> _MATERIAL TO PROCESS_
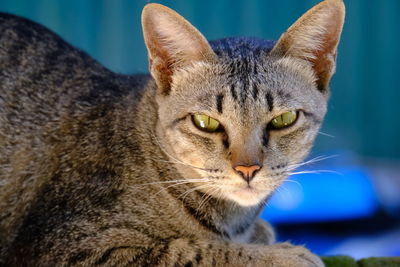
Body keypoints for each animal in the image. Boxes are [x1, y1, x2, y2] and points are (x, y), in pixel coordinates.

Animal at [0, 0, 344, 266]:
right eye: (206, 123)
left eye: (283, 119)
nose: (247, 169)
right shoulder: (61, 246)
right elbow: (191, 251)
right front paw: (279, 255)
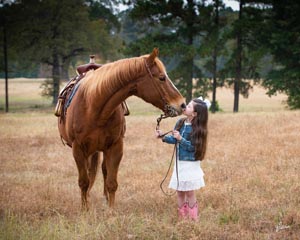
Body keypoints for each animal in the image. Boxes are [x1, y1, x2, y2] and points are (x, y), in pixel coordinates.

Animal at [56, 47, 185, 209]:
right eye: (161, 78)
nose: (182, 104)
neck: (94, 107)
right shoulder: (78, 149)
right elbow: (84, 182)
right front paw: (85, 209)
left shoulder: (116, 147)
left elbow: (111, 182)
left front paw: (111, 210)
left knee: (104, 170)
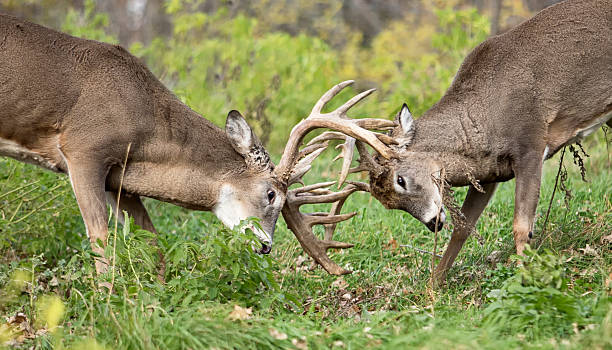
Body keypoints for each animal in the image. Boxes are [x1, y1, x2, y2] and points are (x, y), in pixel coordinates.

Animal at [0, 13, 392, 278]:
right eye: (270, 194)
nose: (265, 245)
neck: (141, 120)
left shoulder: (120, 178)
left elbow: (152, 241)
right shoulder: (82, 148)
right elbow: (100, 240)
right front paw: (106, 308)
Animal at [314, 0, 608, 284]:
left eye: (400, 180)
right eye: (387, 203)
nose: (433, 223)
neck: (485, 116)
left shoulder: (530, 145)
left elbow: (522, 227)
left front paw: (527, 279)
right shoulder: (490, 173)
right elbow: (462, 228)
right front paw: (433, 286)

> _WHAT IS NEEDED_
Without carrying over any pictures, retype the records above exactly.

> _PROBLEM SOLUTION_
Body keypoints for each animal in the image. Boxes are [x1, y1, x2, y2] and points are (x, y), in pixel coordinates.

Animal at [0, 0, 344, 266]:
right eye: (206, 123)
left eye: (283, 119)
nose: (247, 169)
right shoulder: (61, 246)
right elbow: (191, 251)
right front paw: (279, 255)
Body keypoints for each animal in the image. Boxes are [x1, y1, x2, y2] and points are (x, y), in pixel coordinates.

Animal at [56, 47, 185, 209]:
right eye: (161, 78)
nose: (182, 104)
neck: (94, 107)
right shoulder: (78, 149)
right elbow: (84, 182)
right front paw: (85, 209)
left shoulder: (116, 147)
left elbow: (111, 182)
left front paw: (111, 210)
left knee: (104, 170)
Body keypoints for each animal in the image. Boxes are [x1, y1, x2, y2] and points are (x, y), in pixel coordinates.

Animal at [0, 13, 392, 278]:
right eye: (270, 194)
nose: (265, 245)
neck: (141, 120)
left shoulder: (120, 178)
left elbow: (152, 241)
right shoulder: (82, 148)
right elbow: (100, 240)
right front paw: (106, 308)
Animal at [314, 0, 608, 284]:
left eye: (400, 180)
right eye: (387, 203)
nose: (433, 223)
neck: (485, 116)
left shoulder: (530, 145)
left elbow: (522, 227)
left front paw: (527, 279)
right shoulder: (490, 173)
right elbow: (462, 228)
right front paw: (433, 286)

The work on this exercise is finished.